Problem details: Locate every line in the rows below that contains the word "more", treating uppercase and lowercase letters as distinct, and copy each such line.

Records for this exercise:
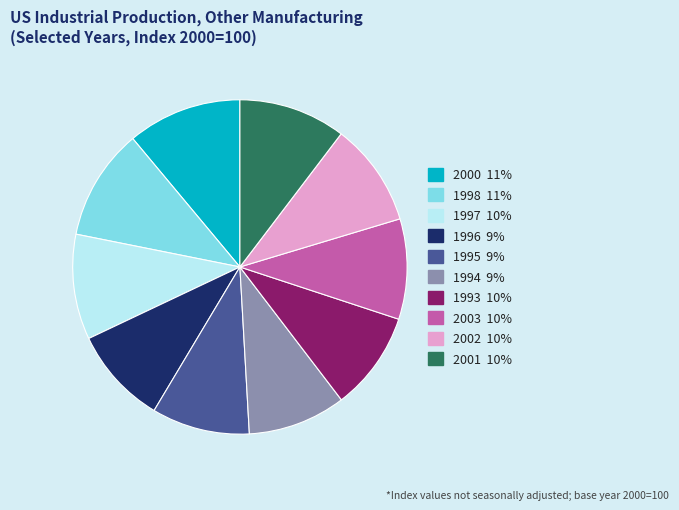

Do 1993 and 2000 together represent more than half of the pie?

No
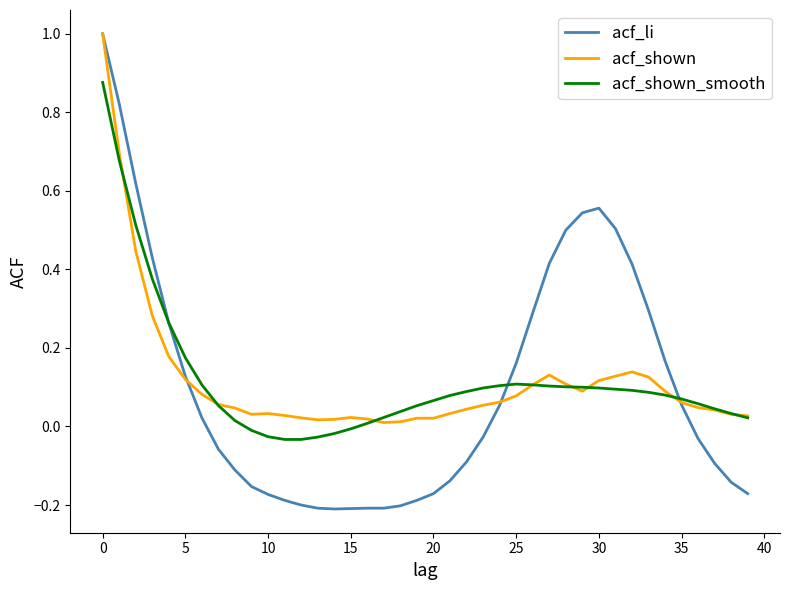

True or false: acf_shown has more than 1 points higher than both neighbors.

True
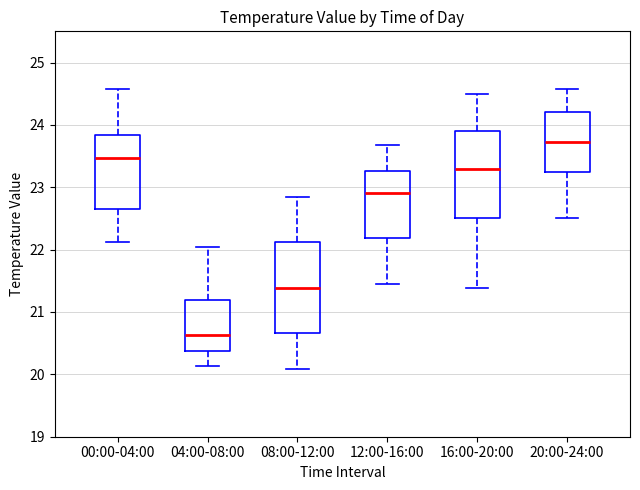

Which box has the highest median line?

20:00-24:00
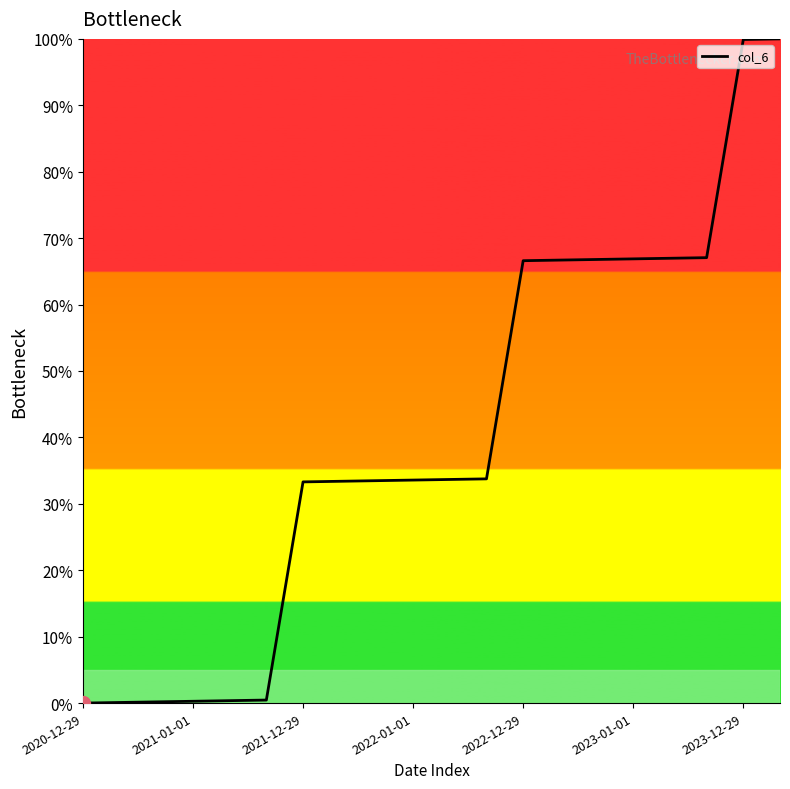

What is the difference between the maximum and minimum values?

100.0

Result of the task:
Do 1993 and 2000 together represent more than half of the pie?
True or false: acf_shown has more than 1 points higher than both neighbors.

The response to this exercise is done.